Я поднялся, взял шляпу и сказал дону Эстанислао:
– Поговорим в другой раз. Многое еще надо обсудить.
– Корошо,сынок. Я не могу все сказать… но ничего не делай, не предупредив меня. А главное, не продавай. – И добавил потише: – Никому не плати… время есть.
Недовольство Ирмы не лишено было оснований; дело в том, что, вернувшись в Буэнос-Айрес, я окунулся в водоворот жизни и не был уже да и не мог по-прежнему быть для Эулалии неразлучным и беззаботным любящим спутником. Мучило и огорчало ее еще одно разочарование: я не мог быть всегда в частной своей жизни красноречивым, всех покоряющим оратором или любезным, остроумным посетителем светских салонов, а становился обыкновенным человеком, подобно актеру, покинувшему не только сцену, но и кулисы. Мне же, привычному к свободным проявлениям чувственности, к легким связям и продажной любви, наш нерушимый союз, который она считала единственно возможным, представлялся слишком пресным и добродетельным. Не пренебрегая друг другом, мы все же понемногу теряли прежнюю близость; она страдала, я… философствовал.
Быть может, я углубил это расхождение, когда, получив через некоторое время известие о смерти мамиты и позабыв обо всех наших разговорах в Монтевидео, я под предлогом трудности и утомительности дороги отказался взять с собой Эулалию в Лос-Сунчос, где власти собирались встретить меня с величайшим почетом и готовили пышное и торжественное погребение. Там мне рассказали о последних днях моей старушки.

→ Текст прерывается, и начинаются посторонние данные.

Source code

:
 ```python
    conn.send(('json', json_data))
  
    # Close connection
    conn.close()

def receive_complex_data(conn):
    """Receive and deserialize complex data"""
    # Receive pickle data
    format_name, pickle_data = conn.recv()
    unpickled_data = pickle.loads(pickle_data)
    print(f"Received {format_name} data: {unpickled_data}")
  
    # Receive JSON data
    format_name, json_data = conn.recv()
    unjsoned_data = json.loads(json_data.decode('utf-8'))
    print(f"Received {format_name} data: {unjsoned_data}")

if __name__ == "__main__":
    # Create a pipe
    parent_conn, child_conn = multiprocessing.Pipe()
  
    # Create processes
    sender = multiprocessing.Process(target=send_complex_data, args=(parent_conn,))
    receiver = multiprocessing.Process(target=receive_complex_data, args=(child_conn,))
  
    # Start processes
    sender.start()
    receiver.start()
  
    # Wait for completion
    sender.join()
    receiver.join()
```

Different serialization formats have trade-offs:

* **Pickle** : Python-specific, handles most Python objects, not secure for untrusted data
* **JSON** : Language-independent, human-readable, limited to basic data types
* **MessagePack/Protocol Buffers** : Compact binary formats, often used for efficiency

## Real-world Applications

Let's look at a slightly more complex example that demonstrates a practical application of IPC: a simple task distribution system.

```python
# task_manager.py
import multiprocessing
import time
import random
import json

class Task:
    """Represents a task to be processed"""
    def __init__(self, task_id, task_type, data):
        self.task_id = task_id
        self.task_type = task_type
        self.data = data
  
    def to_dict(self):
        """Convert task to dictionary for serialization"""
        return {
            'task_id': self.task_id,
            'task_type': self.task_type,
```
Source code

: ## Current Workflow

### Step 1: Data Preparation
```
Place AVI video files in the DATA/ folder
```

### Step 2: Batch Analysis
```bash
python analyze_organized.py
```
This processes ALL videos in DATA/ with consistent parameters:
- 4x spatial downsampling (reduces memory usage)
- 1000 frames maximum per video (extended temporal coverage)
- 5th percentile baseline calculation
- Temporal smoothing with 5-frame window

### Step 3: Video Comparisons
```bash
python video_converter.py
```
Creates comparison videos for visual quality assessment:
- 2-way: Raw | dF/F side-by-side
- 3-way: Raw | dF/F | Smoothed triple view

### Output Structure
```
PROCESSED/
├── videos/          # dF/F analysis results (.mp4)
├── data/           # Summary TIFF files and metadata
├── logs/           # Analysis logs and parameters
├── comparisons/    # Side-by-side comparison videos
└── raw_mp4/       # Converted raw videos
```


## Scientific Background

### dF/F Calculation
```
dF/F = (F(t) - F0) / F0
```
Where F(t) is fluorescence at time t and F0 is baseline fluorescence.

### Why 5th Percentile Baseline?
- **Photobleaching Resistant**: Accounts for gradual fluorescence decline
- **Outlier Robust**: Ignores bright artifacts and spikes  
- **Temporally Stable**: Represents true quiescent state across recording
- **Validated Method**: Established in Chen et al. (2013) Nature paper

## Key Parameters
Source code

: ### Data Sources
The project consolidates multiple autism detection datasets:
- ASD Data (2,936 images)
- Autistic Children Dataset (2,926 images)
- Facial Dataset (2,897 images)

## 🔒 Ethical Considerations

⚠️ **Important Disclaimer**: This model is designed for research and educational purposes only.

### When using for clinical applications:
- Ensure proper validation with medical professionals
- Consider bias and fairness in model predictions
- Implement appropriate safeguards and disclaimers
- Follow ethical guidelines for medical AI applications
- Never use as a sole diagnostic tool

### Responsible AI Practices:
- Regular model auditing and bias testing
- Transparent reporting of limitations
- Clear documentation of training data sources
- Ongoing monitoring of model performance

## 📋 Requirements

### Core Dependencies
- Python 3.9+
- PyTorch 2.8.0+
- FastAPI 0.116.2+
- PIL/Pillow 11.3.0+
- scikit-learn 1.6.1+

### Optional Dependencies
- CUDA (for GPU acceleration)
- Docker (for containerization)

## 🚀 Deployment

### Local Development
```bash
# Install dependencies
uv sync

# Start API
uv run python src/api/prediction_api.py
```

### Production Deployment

Мамита постепенно угасала. Она уже едва ходила и передвигалась, словно скользя по льду, чтобы добраться до могилы моего отца. Перестала разговаривать, а только улыбалась не то сострадательной, не то благостной улыбкой, присущей многим старикам, улыбкой, которую иные находят тупой, даже бессмысленной, хотя многим она кажется выражением высшей доброты и всепрощения… Под конец она уже не могла выходить и лежала, всегда улыбаясь и молча, пока однажды вечером не сказала, спустив ноги на пол и усевшись на краю кровати:
– Помогите мне одеться. Я пойду на кладбище.
Но тут же, потеряв равновесие, она упала на бок, прошептала: «Фернандо…» – и заснула навеки.
«Фернандо», – сказала она, а не «Маурисио»; из двоих равнодушных она простила мужу, чье равнодушие никогда не кажется таким полным, как равнодушие сыновей, которым отдано было слишком много… Но кто меня разуверит, что она не соединила нас обоих в одном имени, произнесенном не для других, а для себя самой?… Бедняжка мамита!.. Я искренне оплакивал ее, не в силах, однако, представить себе определенный образ, как будто она была лишь смутной тенью, бесшумно пролетевшей в начале моей жизни. И нежная, полустертая память о ней не вызывает сейчас во мне ни тихой радости, ни сожалений. Бедняжка мамита!.. Когда я вспоминаю о ней, во мне возникает лишь ощущение сумрака и безмолвия, полного отказа от жизни. Такой сделал ее мой отец, дон Фернандо Гомес Эррера, а я, его сын, лишь завершил его дело. Она даже не присутствовала на моей свадьбе; я не писал ей годами, а она, наверное, непрестанно думала обо мне, и теперь, вспоминая ее, я понял, как дурно я поступал и что такой безумной любви мне уже не подарит никто и никогда во всем мире!.. Я настолько был тронут преследующим меня образом великой покорности, что решил воздвигнуть в Лос-Сунчосе фамильный склеп, где и я успокоюсь последним сном, когда придет мой час. «Это утешит бедную старушку», – думал я, опьяняясь потусторонним дыханием смерти и тайны… Прошло чуть не четверть века, но я так и не осуществил свой замысел…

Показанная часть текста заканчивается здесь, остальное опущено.